• Article:
** BEGIN **
November 8, 2020

1. The 2020 Election

The 2020 election resembled the 2016 election: again the Democratic candidate won the popular vote by 2.5 or 3%, again many states were decided by small margins. But while Trump won many of those small-margin states in 2016, in 2020 it was the Democrats’ turn.

Many votes were cast by mail, increasing the potential for fraud. A 2012 article in the New York Times said that fraud was “vastly more prevalent” with mail-in voting than in-person voting. “Voting by mail is now common enough and problematic enough that election experts say there have been multiple elections in which no one can say with confidence which candidate was the deserved winner.” In France and other countries, mail voting was banned because of the potential for fraud.

People are shocked at how far off the polls were. One of the few accurate pollsters was Robert Cahaly. But Cahaly’s polls left you with the impression that Trump was going to win; this turned out to be a false impression. Cahaly understood the importance of the “shy” Trump voter who didn’t want to talk to pollsters. But did Cahaly understand the power of ballot-harvesting? The most accurate forecast may have been the prediction market, which gave Biden a 65% chance.

2. Who Supports Trump?

Many pundits were horrified that almost half of American voters still support Trump. Who are these Trump supporters?

My grandfather and my father worked in the construction-equipment business. Their office/yard was in the South Bronx. I worked there part-time. One of my jobs was to call customers and ask them to pay bills. I remember one customer saying, “You know the construction game: you fight to get work, then you fight to get paid.”

This is the sort of person who supports Trump: a person who scrambles to make a living — scrambles to get work, then scrambles to complete the project, then scrambles to get paid. In the last issue, I mentioned the conservative pundit George Will, who couldn’t understand why people supported Trump, why they would want four more years of turmoil. George Will has had a steady paycheck for decades. Can he understand people who scramble to make a living?
** END **
• Task input:
** BEGIN **
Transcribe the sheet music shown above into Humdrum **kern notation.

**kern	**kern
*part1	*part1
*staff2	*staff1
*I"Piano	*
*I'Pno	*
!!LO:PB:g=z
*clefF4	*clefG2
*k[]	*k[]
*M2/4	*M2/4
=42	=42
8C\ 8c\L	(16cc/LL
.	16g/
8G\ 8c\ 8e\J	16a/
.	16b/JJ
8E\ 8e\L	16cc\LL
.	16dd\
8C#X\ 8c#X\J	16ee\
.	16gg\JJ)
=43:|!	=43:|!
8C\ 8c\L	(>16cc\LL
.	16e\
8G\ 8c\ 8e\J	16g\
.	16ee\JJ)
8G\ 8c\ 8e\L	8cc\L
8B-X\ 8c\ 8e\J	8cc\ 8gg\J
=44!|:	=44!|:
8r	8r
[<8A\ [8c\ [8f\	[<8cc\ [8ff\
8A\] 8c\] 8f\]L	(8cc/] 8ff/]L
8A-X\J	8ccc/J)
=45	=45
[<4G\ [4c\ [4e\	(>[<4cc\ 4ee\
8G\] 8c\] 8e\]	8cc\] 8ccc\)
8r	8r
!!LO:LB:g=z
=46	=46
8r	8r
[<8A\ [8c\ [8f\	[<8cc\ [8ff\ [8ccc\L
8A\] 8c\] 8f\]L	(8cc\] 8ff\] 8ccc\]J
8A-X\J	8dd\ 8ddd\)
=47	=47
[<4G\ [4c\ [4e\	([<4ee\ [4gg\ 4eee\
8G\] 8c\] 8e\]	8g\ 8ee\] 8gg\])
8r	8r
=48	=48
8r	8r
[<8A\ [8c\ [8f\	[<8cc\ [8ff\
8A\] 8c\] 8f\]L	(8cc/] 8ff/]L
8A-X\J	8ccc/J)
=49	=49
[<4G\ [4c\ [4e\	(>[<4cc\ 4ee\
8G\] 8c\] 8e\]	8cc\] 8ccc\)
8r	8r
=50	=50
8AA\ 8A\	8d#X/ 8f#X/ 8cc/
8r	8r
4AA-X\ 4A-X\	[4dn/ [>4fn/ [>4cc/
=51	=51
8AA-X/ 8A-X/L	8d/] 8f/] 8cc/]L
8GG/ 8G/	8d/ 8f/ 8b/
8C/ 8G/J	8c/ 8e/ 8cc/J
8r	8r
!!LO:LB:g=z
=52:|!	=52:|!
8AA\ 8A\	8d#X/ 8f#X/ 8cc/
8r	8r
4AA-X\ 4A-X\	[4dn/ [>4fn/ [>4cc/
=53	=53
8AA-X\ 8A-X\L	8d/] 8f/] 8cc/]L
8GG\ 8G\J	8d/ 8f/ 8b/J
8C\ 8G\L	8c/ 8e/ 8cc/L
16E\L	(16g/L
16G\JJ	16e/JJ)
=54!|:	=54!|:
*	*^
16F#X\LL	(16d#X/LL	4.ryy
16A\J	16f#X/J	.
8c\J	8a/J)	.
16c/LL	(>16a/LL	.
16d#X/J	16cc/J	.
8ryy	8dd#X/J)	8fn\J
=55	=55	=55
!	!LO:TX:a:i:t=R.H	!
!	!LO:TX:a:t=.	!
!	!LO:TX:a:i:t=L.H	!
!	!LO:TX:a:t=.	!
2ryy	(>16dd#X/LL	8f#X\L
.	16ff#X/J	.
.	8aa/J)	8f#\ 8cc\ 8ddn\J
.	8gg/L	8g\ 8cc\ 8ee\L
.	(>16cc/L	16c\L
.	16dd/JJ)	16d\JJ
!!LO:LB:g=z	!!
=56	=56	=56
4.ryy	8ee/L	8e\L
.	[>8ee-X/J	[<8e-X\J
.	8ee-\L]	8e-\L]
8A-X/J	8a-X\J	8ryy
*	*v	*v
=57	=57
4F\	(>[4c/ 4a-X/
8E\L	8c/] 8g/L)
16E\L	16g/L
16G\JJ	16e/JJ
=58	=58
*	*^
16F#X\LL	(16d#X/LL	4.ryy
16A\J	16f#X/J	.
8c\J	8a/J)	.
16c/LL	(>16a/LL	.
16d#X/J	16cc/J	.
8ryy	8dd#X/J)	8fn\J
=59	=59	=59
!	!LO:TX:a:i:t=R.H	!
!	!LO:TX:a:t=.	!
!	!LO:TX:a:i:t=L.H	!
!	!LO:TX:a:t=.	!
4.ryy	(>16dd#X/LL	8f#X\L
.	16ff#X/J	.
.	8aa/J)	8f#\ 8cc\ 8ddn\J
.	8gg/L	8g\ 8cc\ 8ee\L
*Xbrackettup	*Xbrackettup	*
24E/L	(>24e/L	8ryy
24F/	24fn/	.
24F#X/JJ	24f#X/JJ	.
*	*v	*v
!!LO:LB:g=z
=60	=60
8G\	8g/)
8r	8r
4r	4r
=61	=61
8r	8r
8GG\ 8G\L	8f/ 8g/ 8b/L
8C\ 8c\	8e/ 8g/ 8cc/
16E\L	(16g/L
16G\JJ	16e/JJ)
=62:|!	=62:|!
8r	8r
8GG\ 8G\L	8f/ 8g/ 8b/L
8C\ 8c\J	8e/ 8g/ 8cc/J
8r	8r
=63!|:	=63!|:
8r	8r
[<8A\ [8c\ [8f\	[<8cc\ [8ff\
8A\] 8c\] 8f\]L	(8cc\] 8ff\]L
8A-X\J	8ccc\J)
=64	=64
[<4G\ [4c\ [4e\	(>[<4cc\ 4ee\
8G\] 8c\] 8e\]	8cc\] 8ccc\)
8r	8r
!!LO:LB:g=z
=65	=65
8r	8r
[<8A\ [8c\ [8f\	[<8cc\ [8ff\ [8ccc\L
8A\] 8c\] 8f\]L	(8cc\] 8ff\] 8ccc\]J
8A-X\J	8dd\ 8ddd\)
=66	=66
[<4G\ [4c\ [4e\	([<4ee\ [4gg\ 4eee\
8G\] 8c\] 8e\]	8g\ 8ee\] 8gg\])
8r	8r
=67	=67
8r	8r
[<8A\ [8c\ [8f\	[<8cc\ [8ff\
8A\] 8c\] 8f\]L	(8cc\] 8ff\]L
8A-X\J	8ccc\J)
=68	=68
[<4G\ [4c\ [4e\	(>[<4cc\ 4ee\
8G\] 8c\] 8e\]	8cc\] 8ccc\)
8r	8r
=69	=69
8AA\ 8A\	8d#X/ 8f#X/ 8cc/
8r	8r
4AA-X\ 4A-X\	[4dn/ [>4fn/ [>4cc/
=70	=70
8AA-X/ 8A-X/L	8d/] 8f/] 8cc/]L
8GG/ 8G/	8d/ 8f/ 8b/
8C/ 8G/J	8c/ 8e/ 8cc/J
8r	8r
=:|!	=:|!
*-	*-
** END **
• Requirement 1: In the essay on the 2020 election, what chance did the prediction market give Biden?
• Requirement 2: How many lines of the records contain the string "kern"? Case counts; give only the number.
The essay and the records have no connection to each other.

• Worked answer 1: A 65% chance.

• Worked answer 2: 2